[Cinéma] November : des groseilles pour le diable

[Cinéma] November : des groseilles pour le diable

Pierre Sopor 4 décembre 2019

Titre : November
Réalisateurs : Rainer Sarnet
Année : 2017
Avec : Rea Lest, Jörgen Liik, Arvo Kukumägi, Dieter Laser
Synopsis : Dans un pauvre village Estonien, un groupe de paysans utilise la magie et des rituels populaires pour survivre à l'hiver et une jeune femme de rendre amoureux d'elle un jeune homme.

Il est très difficile de parler de November, film Estonien (ils sont rares) dont le magnifique noir et blanc, l'imagerie païenne et l'atmosphère fantastique laissent imaginer une oeuvre gothique, étrange et angoissante, quelque part entre David Lynch et le cinéma expressionniste, ou l'improbable rencontre de The Witch de Robert Eggers et Chat Noir Chat Blanc d'Emir Kusturica. Il y a un peu de ça dans November, dont les licences poétiques assumées par le réalisateur, qui jongle avec un budget rikiki, contribuent à créer une ambiance mystérieuse, parfois hermétique. Ce que l'on n'imagine pas, par contre, c'est que November est aussi un film très drôle.

Remontons un peu le fil du temps : avant le film, il y a un roman. Les Groseilles de Novembre du génial Andrus Kivirähk, récit à la fois satirique, fantastique et onirique particulièrement drôle dans lequel des villageois se lancent dans les combines les plus improbables pour survivre à leurs malheurs (le froid, la pauvreté, la Peste, etc.). Se déroulant à une époque où l'envahisseur Allemand a apporté aux Estoniens le christianisme, les villageois sont partagés entre leur croyance en ce nouveau Dieu et leurs anciennes pratiques païennes. Ainsi, après la messe, ils vont par exemple vendre leur âme au Diable, qui attend sagement dans les bois, pour pouvoir créer un Kraat, ou Kratt, sorte de démon fait de bric et de broc, qui les aidera à piquer les vaches du voisin. 
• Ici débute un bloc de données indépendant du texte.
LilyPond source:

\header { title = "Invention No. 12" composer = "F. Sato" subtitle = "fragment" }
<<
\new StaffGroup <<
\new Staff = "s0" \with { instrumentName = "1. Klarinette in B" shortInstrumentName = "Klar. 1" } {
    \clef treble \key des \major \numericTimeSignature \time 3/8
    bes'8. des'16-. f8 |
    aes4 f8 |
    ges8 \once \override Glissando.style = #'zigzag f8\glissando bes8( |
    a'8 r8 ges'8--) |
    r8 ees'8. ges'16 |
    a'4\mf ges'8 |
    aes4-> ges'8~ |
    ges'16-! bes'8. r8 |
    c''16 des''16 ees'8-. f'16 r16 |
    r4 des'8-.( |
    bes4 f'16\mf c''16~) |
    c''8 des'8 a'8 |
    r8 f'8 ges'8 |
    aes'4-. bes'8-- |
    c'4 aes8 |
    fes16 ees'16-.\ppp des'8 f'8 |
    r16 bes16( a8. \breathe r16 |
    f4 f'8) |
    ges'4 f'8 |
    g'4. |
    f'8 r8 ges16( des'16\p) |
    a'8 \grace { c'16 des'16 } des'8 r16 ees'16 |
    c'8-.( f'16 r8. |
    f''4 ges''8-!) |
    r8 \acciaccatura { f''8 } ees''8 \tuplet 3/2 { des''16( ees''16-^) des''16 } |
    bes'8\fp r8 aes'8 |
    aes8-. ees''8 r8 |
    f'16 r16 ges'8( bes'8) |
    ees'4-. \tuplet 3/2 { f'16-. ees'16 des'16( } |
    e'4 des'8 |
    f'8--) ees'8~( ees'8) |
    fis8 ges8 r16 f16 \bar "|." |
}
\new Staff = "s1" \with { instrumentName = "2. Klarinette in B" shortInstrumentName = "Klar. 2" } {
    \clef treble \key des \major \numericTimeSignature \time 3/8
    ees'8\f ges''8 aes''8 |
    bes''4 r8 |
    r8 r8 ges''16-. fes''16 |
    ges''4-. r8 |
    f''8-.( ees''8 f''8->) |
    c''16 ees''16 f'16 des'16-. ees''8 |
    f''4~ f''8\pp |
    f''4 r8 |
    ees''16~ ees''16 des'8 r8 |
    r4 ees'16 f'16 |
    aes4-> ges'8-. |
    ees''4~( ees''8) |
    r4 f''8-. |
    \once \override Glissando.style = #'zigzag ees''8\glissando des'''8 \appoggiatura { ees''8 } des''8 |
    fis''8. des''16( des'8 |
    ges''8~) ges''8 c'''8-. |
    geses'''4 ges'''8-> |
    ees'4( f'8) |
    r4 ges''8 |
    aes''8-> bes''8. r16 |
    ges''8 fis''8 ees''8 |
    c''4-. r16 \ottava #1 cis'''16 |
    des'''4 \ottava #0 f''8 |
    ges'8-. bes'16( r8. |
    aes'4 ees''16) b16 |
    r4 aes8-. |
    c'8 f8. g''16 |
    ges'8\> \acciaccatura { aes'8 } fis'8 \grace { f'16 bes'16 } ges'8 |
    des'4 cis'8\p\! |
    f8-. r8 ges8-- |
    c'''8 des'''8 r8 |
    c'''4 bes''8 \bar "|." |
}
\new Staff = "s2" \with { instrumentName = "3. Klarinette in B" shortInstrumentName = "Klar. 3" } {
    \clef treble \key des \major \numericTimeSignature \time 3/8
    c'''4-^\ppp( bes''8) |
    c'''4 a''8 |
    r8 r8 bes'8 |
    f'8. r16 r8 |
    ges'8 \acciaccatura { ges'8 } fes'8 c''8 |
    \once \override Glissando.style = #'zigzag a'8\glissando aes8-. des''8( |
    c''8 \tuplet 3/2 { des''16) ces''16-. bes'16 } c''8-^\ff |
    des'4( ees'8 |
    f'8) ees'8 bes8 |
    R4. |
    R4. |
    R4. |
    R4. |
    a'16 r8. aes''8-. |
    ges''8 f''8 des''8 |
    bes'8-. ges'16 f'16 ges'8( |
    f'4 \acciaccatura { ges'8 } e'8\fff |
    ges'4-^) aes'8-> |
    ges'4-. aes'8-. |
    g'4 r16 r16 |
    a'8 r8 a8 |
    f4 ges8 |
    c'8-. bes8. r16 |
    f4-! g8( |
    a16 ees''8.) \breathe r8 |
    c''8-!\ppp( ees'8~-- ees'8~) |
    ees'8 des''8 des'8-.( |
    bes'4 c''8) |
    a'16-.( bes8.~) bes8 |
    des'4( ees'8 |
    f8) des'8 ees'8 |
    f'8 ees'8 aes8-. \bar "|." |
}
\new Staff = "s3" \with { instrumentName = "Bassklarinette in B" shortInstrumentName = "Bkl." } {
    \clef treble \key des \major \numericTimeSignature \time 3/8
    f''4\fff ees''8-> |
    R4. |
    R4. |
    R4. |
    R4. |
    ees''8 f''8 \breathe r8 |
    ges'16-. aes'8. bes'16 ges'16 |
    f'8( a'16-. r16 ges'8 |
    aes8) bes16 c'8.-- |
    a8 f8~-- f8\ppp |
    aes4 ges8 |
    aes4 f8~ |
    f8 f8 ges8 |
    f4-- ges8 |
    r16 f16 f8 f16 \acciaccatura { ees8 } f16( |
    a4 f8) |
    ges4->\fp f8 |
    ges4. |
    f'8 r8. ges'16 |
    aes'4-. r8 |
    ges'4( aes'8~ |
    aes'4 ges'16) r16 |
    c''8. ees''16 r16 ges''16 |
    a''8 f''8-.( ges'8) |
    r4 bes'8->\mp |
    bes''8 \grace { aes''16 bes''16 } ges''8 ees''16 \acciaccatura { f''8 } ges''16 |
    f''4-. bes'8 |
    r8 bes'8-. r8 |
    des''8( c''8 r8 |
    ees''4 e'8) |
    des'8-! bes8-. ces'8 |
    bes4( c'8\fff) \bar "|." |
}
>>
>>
En raison de son atmosphère irréelle et contemplative, November ne provoque pas les mêmes francs éclats de rire que le livre, qui n'hésite pas à alterner entre la farce hilarante et la noirceur totale (les maladies y sont des vraies personnes qui "attrapent" leurs proies, sachez donc que la tuberculose déteste l'odeur de l'alcool et que le meilleur moyen de ne pas se faire prendre est donc d'être constamment bourré). Il reste cependant un film par moments très drôle, grâce notamment à ses acteurs aux gueules marquantes. L'image, par contre, met en avant le romantisme de l'oeuvre d'origine et sa poésie en proposant plusieurs tableaux superbes, comme ce moment où les morts tout de blanc vêtus traversent les bois gelés.

Il se peut que November vous perde si vous n'avez pas lu le livre. Ouvertement fantastique, le film doit cependant faire l'impasse sur certaines choses plus explicites et spectaculaires à l'écrit, rendant certains moments opaques pour le spectateur non-averti. Ces histoires de poulets, de peste et de loup, par exemple, peuvent ne pas sembler très claires. Mais là où l'on perd en clarté, on gagne en atmosphère et en mystère, faisant de November une superbe adaptation qui, tout en étant fidèle à l'esprit d'origine, réussit à proposer une vision différente et complémentaire. Le film est sorti il y a bientôt trois ans en Estonie et a eu droit à quelques projections en festival, mais il reste à espérer qu'une distribution française digne de ce nom, sous une forme ou une autre, finisse par voir le jour. November est un très beau film qui le mériterait amplement.